### Task:
Return the listing below unchanged, except that the pictures are dropped.

■ ■ ■ ■ ■ ■ ■

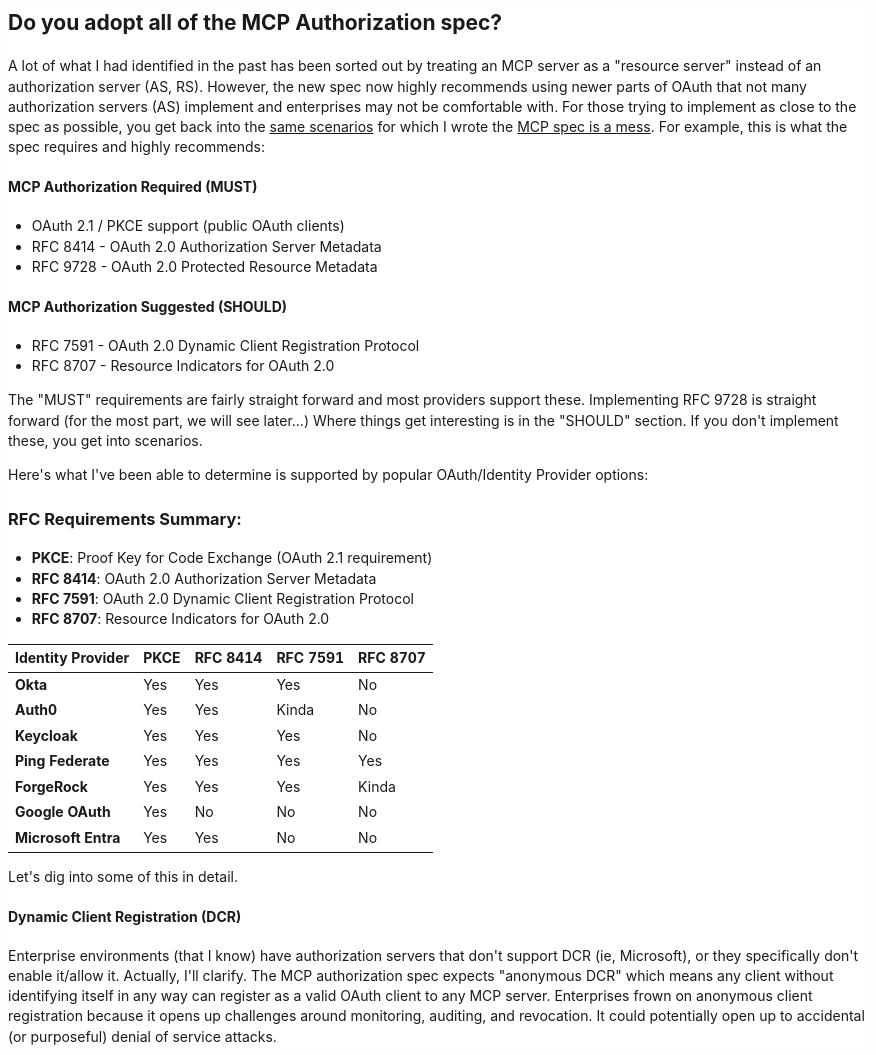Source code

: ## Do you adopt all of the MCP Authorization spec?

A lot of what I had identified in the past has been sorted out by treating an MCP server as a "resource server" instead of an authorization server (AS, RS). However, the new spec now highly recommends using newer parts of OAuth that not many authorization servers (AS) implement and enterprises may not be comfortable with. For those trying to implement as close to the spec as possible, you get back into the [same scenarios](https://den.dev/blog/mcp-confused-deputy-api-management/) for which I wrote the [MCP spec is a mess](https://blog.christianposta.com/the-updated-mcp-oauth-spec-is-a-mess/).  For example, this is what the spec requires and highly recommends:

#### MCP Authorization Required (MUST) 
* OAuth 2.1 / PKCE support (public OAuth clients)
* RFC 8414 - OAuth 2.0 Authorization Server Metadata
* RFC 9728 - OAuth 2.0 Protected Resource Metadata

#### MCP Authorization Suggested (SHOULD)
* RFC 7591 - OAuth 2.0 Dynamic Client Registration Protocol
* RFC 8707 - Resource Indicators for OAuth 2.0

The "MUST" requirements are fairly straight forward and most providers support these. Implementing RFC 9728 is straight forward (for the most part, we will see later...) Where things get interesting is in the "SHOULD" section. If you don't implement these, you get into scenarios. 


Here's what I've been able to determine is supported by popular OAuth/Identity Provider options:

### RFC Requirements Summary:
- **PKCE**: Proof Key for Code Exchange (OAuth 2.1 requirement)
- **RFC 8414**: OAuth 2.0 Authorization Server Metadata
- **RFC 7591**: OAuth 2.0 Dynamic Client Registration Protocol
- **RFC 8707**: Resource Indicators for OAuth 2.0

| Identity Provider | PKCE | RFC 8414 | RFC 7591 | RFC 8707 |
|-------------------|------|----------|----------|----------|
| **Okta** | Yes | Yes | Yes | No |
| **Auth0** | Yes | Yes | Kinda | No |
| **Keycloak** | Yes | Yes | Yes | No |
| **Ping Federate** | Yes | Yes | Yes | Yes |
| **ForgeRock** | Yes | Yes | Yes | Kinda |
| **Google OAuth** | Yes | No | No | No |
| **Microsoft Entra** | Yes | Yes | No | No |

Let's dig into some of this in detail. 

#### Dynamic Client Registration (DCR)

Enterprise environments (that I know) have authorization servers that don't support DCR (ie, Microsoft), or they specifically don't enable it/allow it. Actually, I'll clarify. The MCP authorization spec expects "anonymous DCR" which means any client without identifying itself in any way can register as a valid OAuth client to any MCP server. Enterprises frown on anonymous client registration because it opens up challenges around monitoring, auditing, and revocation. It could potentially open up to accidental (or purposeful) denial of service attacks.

■ ■ ■ ■ ■ ■ ■

### Response to this task:
Source code

: ## Do you adopt all of the MCP Authorization spec?

A lot of what I had identified in the past has been sorted out by treating an MCP server as a "resource server" instead of an authorization server (AS, RS). However, the new spec now highly recommends using newer parts of OAuth that not many authorization servers (AS) implement and enterprises may not be comfortable with. For those trying to implement as close to the spec as possible, you get back into the [same scenarios](https://den.dev/blog/mcp-confused-deputy-api-management/) for which I wrote the [MCP spec is a mess](https://blog.christianposta.com/the-updated-mcp-oauth-spec-is-a-mess/).  For example, this is what the spec requires and highly recommends:

#### MCP Authorization Required (MUST) 
* OAuth 2.1 / PKCE support (public OAuth clients)
* RFC 8414 - OAuth 2.0 Authorization Server Metadata
* RFC 9728 - OAuth 2.0 Protected Resource Metadata

#### MCP Authorization Suggested (SHOULD)
* RFC 7591 - OAuth 2.0 Dynamic Client Registration Protocol
* RFC 8707 - Resource Indicators for OAuth 2.0

The "MUST" requirements are fairly straight forward and most providers support these. Implementing RFC 9728 is straight forward (for the most part, we will see later...) Where things get interesting is in the "SHOULD" section. If you don't implement these, you get into scenarios. 


Here's what I've been able to determine is supported by popular OAuth/Identity Provider options:

### RFC Requirements Summary:
- **PKCE**: Proof Key for Code Exchange (OAuth 2.1 requirement)
- **RFC 8414**: OAuth 2.0 Authorization Server Metadata
- **RFC 7591**: OAuth 2.0 Dynamic Client Registration Protocol
- **RFC 8707**: Resource Indicators for OAuth 2.0

| Identity Provider | PKCE | RFC 8414 | RFC 7591 | RFC 8707 |
|-------------------|------|----------|----------|----------|
| **Okta** | Yes | Yes | Yes | No |
| **Auth0** | Yes | Yes | Kinda | No |
| **Keycloak** | Yes | Yes | Yes | No |
| **Ping Federate** | Yes | Yes | Yes | Yes |
| **ForgeRock** | Yes | Yes | Yes | Kinda |
| **Google OAuth** | Yes | No | No | No |
| **Microsoft Entra** | Yes | Yes | No | No |

Let's dig into some of this in detail. 

#### Dynamic Client Registration (DCR)

Enterprise environments (that I know) have authorization servers that don't support DCR (ie, Microsoft), or they specifically don't enable it/allow it. Actually, I'll clarify. The MCP authorization spec expects "anonymous DCR" which means any client without identifying itself in any way can register as a valid OAuth client to any MCP server. Enterprises frown on anonymous client registration because it opens up challenges around monitoring, auditing, and revocation. It could potentially open up to accidental (or purposeful) denial of service attacks.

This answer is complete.